I shivered, shoving it all out of my head. The more I thought about it, the more I wanted to cry. The more I wanted to run and never look back. But Mason would come after me. He’d chase me the fuck down and then where would I be? In a worse situation. He would probably stop being nice to me. I couldn’t have that.

I turned to look out over the landscape behind the house, trying not to judge how far I’d have to run. There were hills everywhere, but it didn’t mean there were many places for me to hide. The track to the house was dirt. Who knew how far the main road was from here?

Movement in the distance caught my eye. I blinked, then squinted. Unless I was seeing things, four figures were walking this way. My heart lurched, imagining it might be my men.

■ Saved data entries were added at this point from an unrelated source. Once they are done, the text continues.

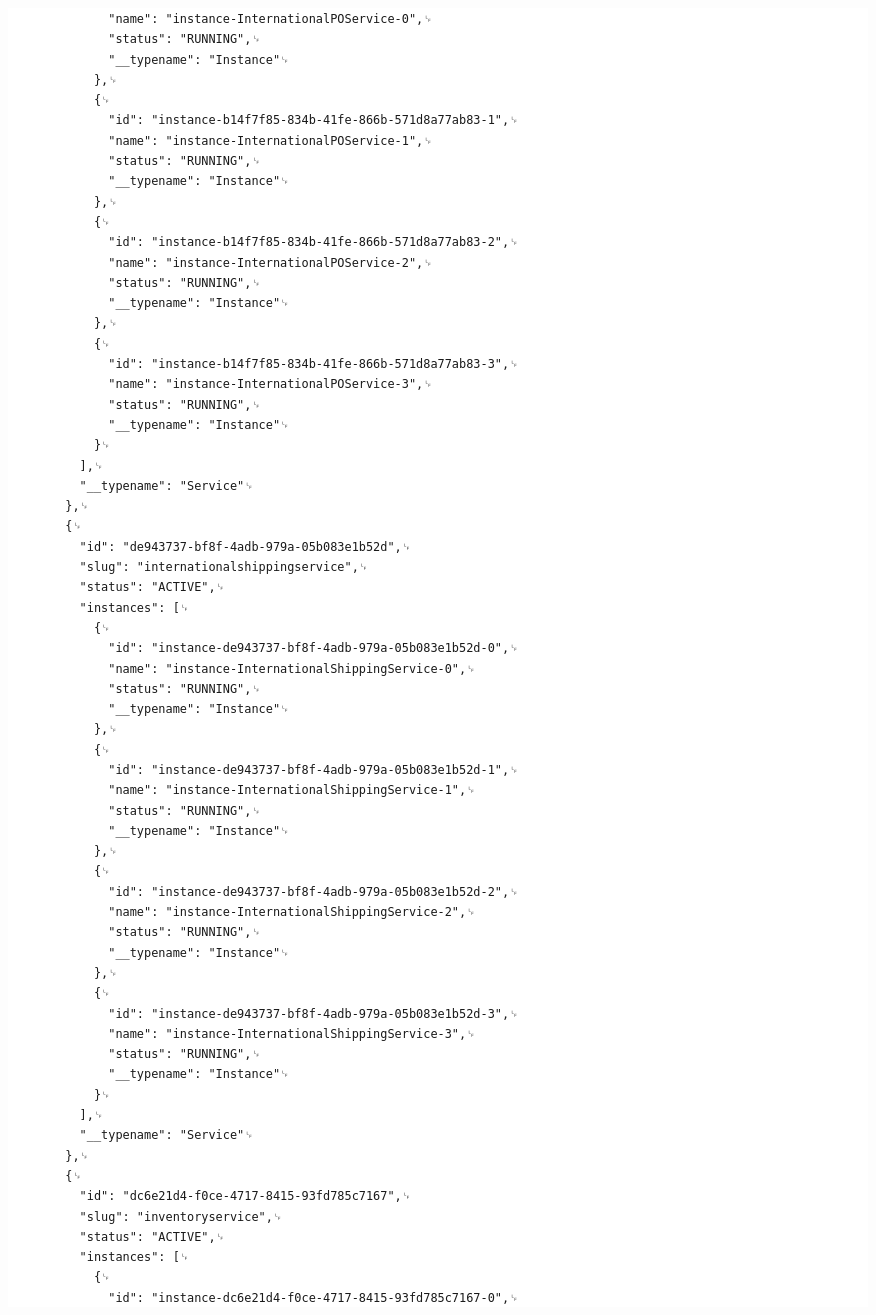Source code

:                   "name": "instance-InternationalPOService-0",␊
                  "status": "RUNNING",␊
                  "__typename": "Instance"␊
                },␊
                {␊
                  "id": "instance-b14f7f85-834b-41fe-866b-571d8a77ab83-1",␊
                  "name": "instance-InternationalPOService-1",␊
                  "status": "RUNNING",␊
                  "__typename": "Instance"␊
                },␊
                {␊
                  "id": "instance-b14f7f85-834b-41fe-866b-571d8a77ab83-2",␊
                  "name": "instance-InternationalPOService-2",␊
                  "status": "RUNNING",␊
                  "__typename": "Instance"␊
                },␊
                {␊
                  "id": "instance-b14f7f85-834b-41fe-866b-571d8a77ab83-3",␊
                  "name": "instance-InternationalPOService-3",␊
                  "status": "RUNNING",␊
                  "__typename": "Instance"␊
                }␊
              ],␊
              "__typename": "Service"␊
            },␊
            {␊
              "id": "de943737-bf8f-4adb-979a-05b083e1b52d",␊
              "slug": "internationalshippingservice",␊
              "status": "ACTIVE",␊
              "instances": [␊
                {␊
                  "id": "instance-de943737-bf8f-4adb-979a-05b083e1b52d-0",␊
                  "name": "instance-InternationalShippingService-0",␊
                  "status": "RUNNING",␊
                  "__typename": "Instance"␊
                },␊
                {␊
                  "id": "instance-de943737-bf8f-4adb-979a-05b083e1b52d-1",␊
                  "name": "instance-InternationalShippingService-1",␊
                  "status": "RUNNING",␊
                  "__typename": "Instance"␊
                },␊
                {␊
                  "id": "instance-de943737-bf8f-4adb-979a-05b083e1b52d-2",␊
                  "name": "instance-InternationalShippingService-2",␊
                  "status": "RUNNING",␊
                  "__typename": "Instance"␊
                },␊
                {␊
                  "id": "instance-de943737-bf8f-4adb-979a-05b083e1b52d-3",␊
                  "name": "instance-InternationalShippingService-3",␊
                  "status": "RUNNING",␊
                  "__typename": "Instance"␊
                }␊
              ],␊
              "__typename": "Service"␊
            },␊
            {␊
              "id": "dc6e21d4-f0ce-4717-8415-93fd785c7167",␊
              "slug": "inventoryservice",␊
              "status": "ACTIVE",␊
              "instances": [␊
                {␊
                  "id": "instance-dc6e21d4-f0ce-4717-8415-93fd785c7167-0",␊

Had Prescott, West, Francis and Drake found me?

“Scarlett.”

My head whipped around to the house. Mason stood by the patio door. My eyes went to what he was holding. I swallowed. My heart thumped hard against my ribcage, making me even more nervous.

Why the fuck does he have a shotgun?

I’d never seen a gun in real life before. The sight of him with one made me fear for my life.

“What is it, Mason?”

“Come inside.”

I didn’t want to. Not when he had a fucking gun on him. Why did he even need that? What was the reason he had it out right now?